Project School-In is built on the results of an innovation project funded by the Research Council of Norway, the University of Agder and the municipalities of Iveland, Lillesand, Kristiansand and Vennesla. The purpose of the project was to find answers to a common challenge; measures and reforms work differently in different schools at different places (OECD 2015).
The four municipalities have for several years collaborated on the initiative Inclusive Learning Environment (2013-2019). The initiative is about a development process in kindergartens and schools with a focus on new research on inclusion, and capacity building to bring about a change (Bandura 1997; Roland 2015). As a reinforcement measure to their initiative, the municipalities have joined forces with the University of Agder on the research project School-In. The research project was carried out in 2017-2020. The purpose of innovation School-In was to develop research-based working methods, which school management and staff can use to change working concretely and school-based with inclusion.
School-In has used findings from the project Learning regions (Norwegian Research Council), which shows that school culture is developed through the school's relationship to the local environment's expectations (Midtsundstad & Langfeldt, 2020). The project has shed light on expectations that are important for an inclusive learning environment and a to promote change in school culture.
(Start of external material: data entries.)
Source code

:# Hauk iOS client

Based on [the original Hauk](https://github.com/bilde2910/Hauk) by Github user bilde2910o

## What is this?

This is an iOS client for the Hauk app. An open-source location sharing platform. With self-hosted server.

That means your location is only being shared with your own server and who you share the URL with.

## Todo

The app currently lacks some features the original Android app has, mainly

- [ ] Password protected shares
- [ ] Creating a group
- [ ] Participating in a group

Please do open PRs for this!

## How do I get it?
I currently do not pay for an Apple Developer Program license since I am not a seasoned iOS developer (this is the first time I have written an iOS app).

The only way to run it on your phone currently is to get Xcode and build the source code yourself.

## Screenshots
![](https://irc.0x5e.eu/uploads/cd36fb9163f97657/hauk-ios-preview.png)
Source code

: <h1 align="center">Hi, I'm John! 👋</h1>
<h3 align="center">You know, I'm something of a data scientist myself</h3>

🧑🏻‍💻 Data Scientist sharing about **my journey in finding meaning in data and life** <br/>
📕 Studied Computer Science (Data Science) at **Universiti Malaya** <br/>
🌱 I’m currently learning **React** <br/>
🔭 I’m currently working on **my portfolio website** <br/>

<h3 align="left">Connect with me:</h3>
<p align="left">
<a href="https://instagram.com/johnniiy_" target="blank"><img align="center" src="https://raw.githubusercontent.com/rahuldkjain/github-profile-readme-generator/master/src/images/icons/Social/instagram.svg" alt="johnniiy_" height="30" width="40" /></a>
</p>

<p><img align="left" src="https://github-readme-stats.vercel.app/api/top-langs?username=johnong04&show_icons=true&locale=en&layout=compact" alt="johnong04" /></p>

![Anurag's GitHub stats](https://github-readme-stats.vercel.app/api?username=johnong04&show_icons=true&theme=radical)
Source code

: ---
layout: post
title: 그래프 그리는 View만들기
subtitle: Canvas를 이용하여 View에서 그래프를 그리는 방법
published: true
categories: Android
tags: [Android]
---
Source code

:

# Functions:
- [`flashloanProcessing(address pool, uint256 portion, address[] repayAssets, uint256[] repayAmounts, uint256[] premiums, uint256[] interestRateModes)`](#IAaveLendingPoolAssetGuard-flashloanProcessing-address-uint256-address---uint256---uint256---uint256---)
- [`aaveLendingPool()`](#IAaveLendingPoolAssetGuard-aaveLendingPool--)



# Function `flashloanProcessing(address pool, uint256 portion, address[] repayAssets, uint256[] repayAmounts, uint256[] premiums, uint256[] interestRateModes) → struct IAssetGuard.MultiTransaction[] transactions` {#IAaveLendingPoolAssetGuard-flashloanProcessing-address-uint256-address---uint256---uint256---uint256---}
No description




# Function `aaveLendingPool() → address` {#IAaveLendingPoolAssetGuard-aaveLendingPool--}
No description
International research points to the importance of developing the school's collective capacity for inclusion, which means developing a school, district, and national culture to take joint responsibility for all students' learning (Fullan, 2010). School culture is seen as one of the most important factors when raising the quality of the school (Schoen & Teddlie, 2008), but international research says little about how it develops locally based on expectations.
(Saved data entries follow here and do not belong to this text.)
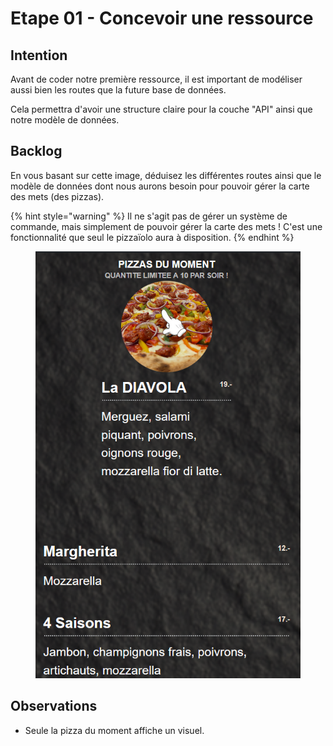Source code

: # Etape 01 - Concevoir une ressource

## Intention

Avant de coder notre première ressource, il est important de modéliser aussi bien les routes que la future base de données.

Cela permettra d'avoir une structure claire pour la couche "API" ainsi que notre modèle de données.

## Backlog

En vous basant sur cette image, déduisez les différentes routes ainsi que le modèle de données dont nous aurons besoin pour pouvoir gérer la carte des mets (des pizzas).

{% hint style="warning" %}
Il ne s'agit pas de gérer un système de commande, mais simplement de pouvoir gérer la carte des mets ! C'est une fonctionnalité que seul le pizzaïolo aura à disposition.
{% endhint %}

<figure><img src="../../../.gitbook/assets/image (14).png" alt=""><figcaption></figcaption></figure>



## Observations

* Seule la pizza du moment affiche un visuel.
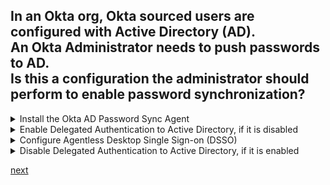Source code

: ## In an Okta org, Okta sourced users are configured with Active Directory (AD).<br>An Okta Administrator needs to push passwords to AD.<br>Is this a configuration the administrator should perform to enable password synchronization?

<details>
  <summary>Install the Okta AD Password Sync Agent</summary>
<p>
  No
</p>
</details>


<details>
  <summary>Enable Delegated Authentication to Active Directory, if it is disabled</summary>
<p>
  No
</p>
</details>

<details>
  <summary>Configure Agentless Desktop Single Sign-on (DSSO)</summary>
<p>
  No
</p>
</details>

<details>
  <summary>Disable Delegated Authentication to Active Directory, if it is enabled</summary>
<p>
  Yes
</p>
</details>





[next](31.md)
School-In has developed new knowledge about how school culture develops because of the school's adjustment to local expectations and is important for the school's inclusive practice and results (Kvalsund, et.al, 2009; Horrigmo, 2015; Cresswell, 2015; Horrigmo & Midtsundstad, 2020). The school's connection to the local environment can thus be made aware of to release the school's potential for development. By uncovering and comparing school organizations' expectations structures, research has provided answers to how school culture is established and can be changed. Expectation structures as concepts describe a system of expectations at different levels, inside and outside the school that is important for the school culture. Research shows that teachers lower their expectations of different groups of students, and that the school at system level takes different responsibility for students' learning and can create obstacles to inclusion (Diamond, et.al., 2004). The staff in the schools have been invited to discuss the mapping of their own school and help to change the possibilities of inclusion at system level. The staff has been a strong contributor to innovation, which is unique in international research where the explanation for development projects without effect is often attributed to teachers' reluctance (Stoll, et.al, 2006, Hargreaves, 2002).
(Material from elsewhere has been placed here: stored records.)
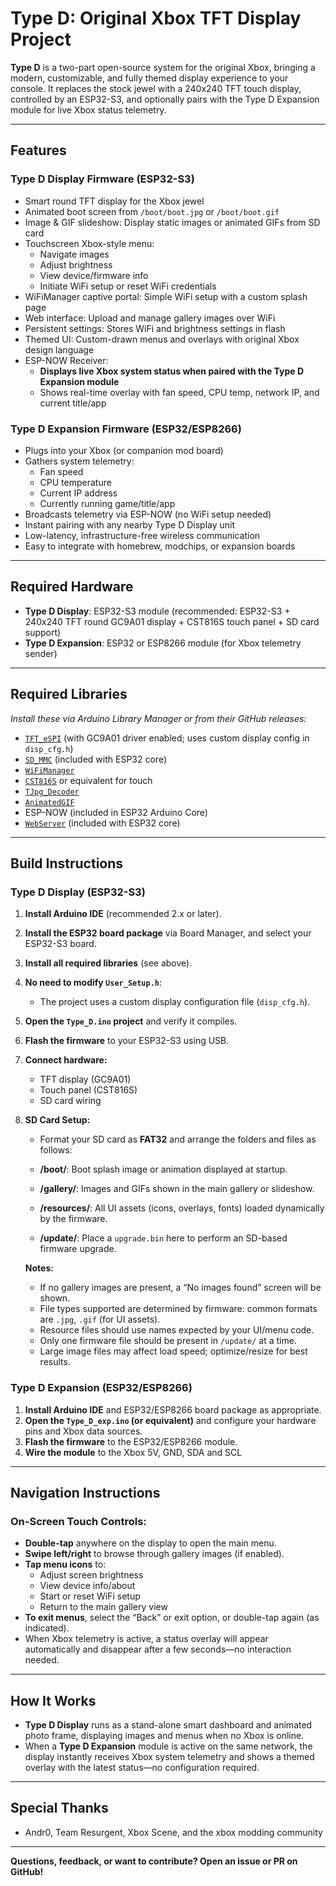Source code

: # Type D: Original Xbox TFT Display Project

**Type D** is a two-part open-source system for the original Xbox, bringing a modern, customizable, and fully themed display experience to your console. It replaces the stock jewel with a 240x240 TFT touch display, controlled by an ESP32-S3, and optionally pairs with the Type D Expansion module for live Xbox status telemetry.

---

## Features

### Type D Display Firmware (ESP32-S3)

- Smart round TFT display for the Xbox jewel  
- Animated boot screen from `/boot/boot.jpg` or `/boot/boot.gif`  
- Image & GIF slideshow: Display static images or animated GIFs from SD card  
- Touchscreen Xbox-style menu:  
  - Navigate images  
  - Adjust brightness  
  - View device/firmware info  
  - Initiate WiFi setup or reset WiFi credentials  
- WiFiManager captive portal: Simple WiFi setup with a custom splash page  
- Web interface: Upload and manage gallery images over WiFi  
- Persistent settings: Stores WiFi and brightness settings in flash  
- Themed UI: Custom-drawn menus and overlays with original Xbox design language  
- ESP-NOW Receiver:  
  - **Displays live Xbox system status when paired with the Type D Expansion module**  
  - Shows real-time overlay with fan speed, CPU temp, network IP, and current title/app  

### Type D Expansion Firmware (ESP32/ESP8266)

- Plugs into your Xbox (or companion mod board)  
- Gathers system telemetry:  
  - Fan speed  
  - CPU temperature  
  - Current IP address  
  - Currently running game/title/app  
- Broadcasts telemetry via ESP-NOW (no WiFi setup needed)  
- Instant pairing with any nearby Type D Display unit  
- Low-latency, infrastructure-free wireless communication  
- Easy to integrate with homebrew, modchips, or expansion boards  

---

## Required Hardware

- **Type D Display**: ESP32-S3 module (recommended: ESP32-S3 + 240x240 TFT round GC9A01 display + CST816S touch panel + SD card support)
- **Type D Expansion**: ESP32 or ESP8266 module (for Xbox telemetry sender)

---

## Required Libraries

_Install these via Arduino Library Manager or from their GitHub releases:_

- [`TFT_eSPI`](https://github.com/Bodmer/TFT_eSPI) (with GC9A01 driver enabled; uses custom display config in `disp_cfg.h`)
- [`SD_MMC`](https://github.com/espressif/arduino-esp32/tree/master/libraries/SD_MMC) (included with ESP32 core)
- [`WiFiManager`](https://github.com/tzapu/WiFiManager)
- [`CST816S`](https://github.com/wuxx/CST816S) or equivalent for touch
- [`TJpg_Decoder`](https://github.com/Bodmer/TJpg_Decoder)
- [`AnimatedGIF`](https://github.com/bitbank2/AnimatedGIF)
- ESP-NOW (included in ESP32 Arduino Core)
- [`WebServer`](https://github.com/espressif/arduino-esp32/tree/master/libraries/WebServer) (included with ESP32 core)

---

## Build Instructions

### Type D Display (ESP32-S3)

1. **Install Arduino IDE** (recommended 2.x or later).
2. **Install the ESP32 board package** via Board Manager, and select your ESP32-S3 board.
3. **Install all required libraries** (see above).
4. **No need to modify `User_Setup.h`**:  
   - The project uses a custom display configuration file (`disp_cfg.h`).
5. **Open the `Type_D.ino` project** and verify it compiles.
6. **Flash the firmware** to your ESP32-S3 using USB.
7. **Connect hardware:**  
   - TFT display (GC9A01)  
   - Touch panel (CST816S)  
   - SD card wiring
8. **SD Card Setup:**  
   - Format your SD card as **FAT32** and arrange the folders and files as follows:


   - **/boot/**: Boot splash image or animation displayed at startup.
   - **/gallery/**: Images and GIFs shown in the main gallery or slideshow.
   - **/resources/**: All UI assets (icons, overlays, fonts) loaded dynamically by the firmware.
   - **/update/**: Place a `upgrade.bin` here to perform an SD-based firmware upgrade.

   **Notes:**
   - If no gallery images are present, a “No images found” screen will be shown.
   - File types supported are determined by firmware: common formats are `.jpg`, `.gif` (for UI assets).
   - Resource files should use names expected by your UI/menu code.
   - Only one firmware file should be present in `/update/` at a time.
   - Large image files may affect load speed; optimize/resize for best results.



### Type D Expansion (ESP32/ESP8266)

1. **Install Arduino IDE** and ESP32/ESP8266 board package as appropriate.
2. **Open the `Type_D_exp.ino` (or equivalent)** and configure your hardware pins and Xbox data sources.
3. **Flash the firmware** to the ESP32/ESP8266 module.
4. **Wire the module** to the Xbox 5V, GND, SDA and SCL
---

## Navigation Instructions

### On-Screen Touch Controls:

- **Double-tap** anywhere on the display to open the main menu.
- **Swipe left/right** to browse through gallery images (if enabled).
- **Tap menu icons** to:
  - Adjust screen brightness
  - View device info/about
  - Start or reset WiFi setup
  - Return to the main gallery view
- **To exit menus**, select the “Back” or exit option, or double-tap again (as indicated).
- When Xbox telemetry is active, a status overlay will appear automatically and disappear after a few seconds—no interaction needed.

---

## How It Works

- **Type D Display** runs as a stand-alone smart dashboard and animated photo frame, displaying images and menus when no Xbox is online.
- When a **Type D Expansion** module is active on the same network, the display instantly receives Xbox system telemetry and shows a themed overlay with the latest status—no configuration required.

---

## Special Thanks

- Andr0, Team Resurgent, Xbox Scene, and the xbox modding community

---

**Questions, feedback, or want to contribute? Open an issue or PR on GitHub!**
School-In has developed new knowledge about inclusive communities with methods and working methods that aim to change expectations that can provide synergy effects in the school organization and in the local environment. The university has a research team that has participated in the project Learning Regions and the German school development program ‘SINUS an Grundschulen’ (Fischer & Rieck, 2014). The organization of the project has been based on established structures for collaboration that have provided good opportunities for dissemination of results that emerged along the way and for further realization as on this website.
Prof. Dr. Annelies Kreis (University of Zurich, Switzerland),
Prof. emer. Gjert Langfeldt (University of Agder, Norway),
Prof. Dr. Aslaug Kristiansen (University of Agder, Norway),
Professor Stefan T. Hopmann (University of Vienna, Austria),
Professor Dr. Barbara Drechsel (University of Bamberg, Germany),
Professor Dr. Elisabet Öhrn (University of Gothenburg, Sweden),
Dr. Marina Pinskaya (Head of Research Group, Effective Schools)
PhD cand Aleksandra Mikhaylova (National Research University, Higher School of Economics, Moskow, Russia),
Dr. cand. Livia A. L. Rößler (University of Innsbruck, Austria);
Prof. Unn Doris K. Bæck (University of Tromsø, Norway)
The reference group is established representing international, national research communities and the Education sector - to ensure quality, relevance and impact of the project.
The international researchers will ensure international understanding and scope of the project, as well as cooperation on developing the research design and research dissemination.
The Education sector will ensure the national and practical relevance of the project, as well as cooperation on developing possibilities for local and national implementation.